→ Excerpt
Wednesday, January 21, 2015

I Was Born in a Small Town

Human Relations Sunday 2015
John 1:43ff
January 18, 2015
Stewartville United Methodist Church
Rev. Debra Jene Collum

It is an honor to be with you this morning as your guest woman in the pulpit. As you read in my biography I am the pastor at Chatfield United Methodist Church. I have been there for 3 almost 4 years. Chatfield is my second rural ministry parish and I am loving it. I spent over 30 years in the Twin Cities but this is definitely becoming my home place. Even when I hear of openings in the cities I am not even tempted.
Do you know that one of my goals in life was to retire to SE MN?
Some of my children’s favorite memories are the times we camped in SE MN and came into the little towns around here for community parades. One of our favorites was the 4th of July parade right here in Stewartville.
Now I have the delight of bringing my grandchildren to Stewartville for 4th of July every year.

You do know how to do the 4th of July! I think the grandchildren were eating candy from the parade in September!

→ The data
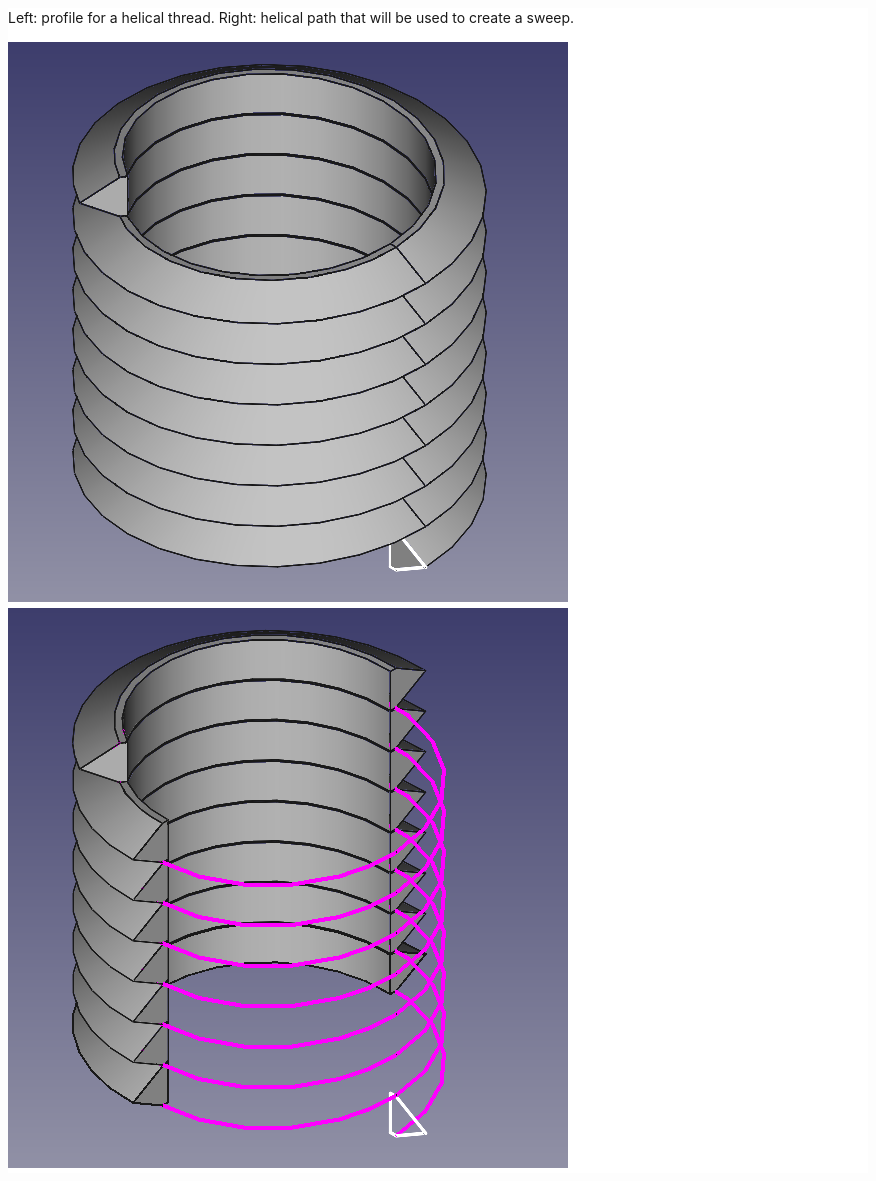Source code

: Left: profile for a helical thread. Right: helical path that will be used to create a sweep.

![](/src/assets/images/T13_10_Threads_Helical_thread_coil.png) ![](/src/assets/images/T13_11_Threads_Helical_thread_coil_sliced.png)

→ Set of tasks
a. From the sermon text, answer each on its own line:
(i) Which church does the preacher serve as pastor?
(ii) How many years did the preacher spend in the Twin Cities?
(iii) Which town's 4th of July parade was one of the family's favorites?
b. Could you carry on the small-town sermon from its final sentence, keeping the preacher's voice?

→ Task-by-task results
a.
(i) Chatfield United Methodist Church
(ii) Over 30 years
(iii) Stewartville

b.
As I am settling in this part of the world I am becoming aware of both the joys and the challenges of living in a rural setting. While we live in one of the most beautiful places in the world, it is very easy to feel disconnected from the rest of the world. It is easy to feel as if we don’t have some of the same problems as the rest of the world. Although I know that you in Stewartville have struggled with incidences of gun violence in these last few months. The world’s issues have come nearer your doorsteps than you probably wanted.

As people living in small town rural America, it is easy to feel as if we have no influence on the rest of the world. As if we have no chance of making a difference for good.

This is where we as UM’s have the advantage. We are, by virtue of our shared ministry in the world, connected. We are connected to people who are suffering from Ebola in Africa, with God’s people who are being murdered in Nigeria, with those who are recovering so many years later from the hurricanes, earthquakes and floods that have devastated community after community.

I will often post messages on the Chatfield UMC facebook page that highlight the work of UMCOR. I will title the post: We are there.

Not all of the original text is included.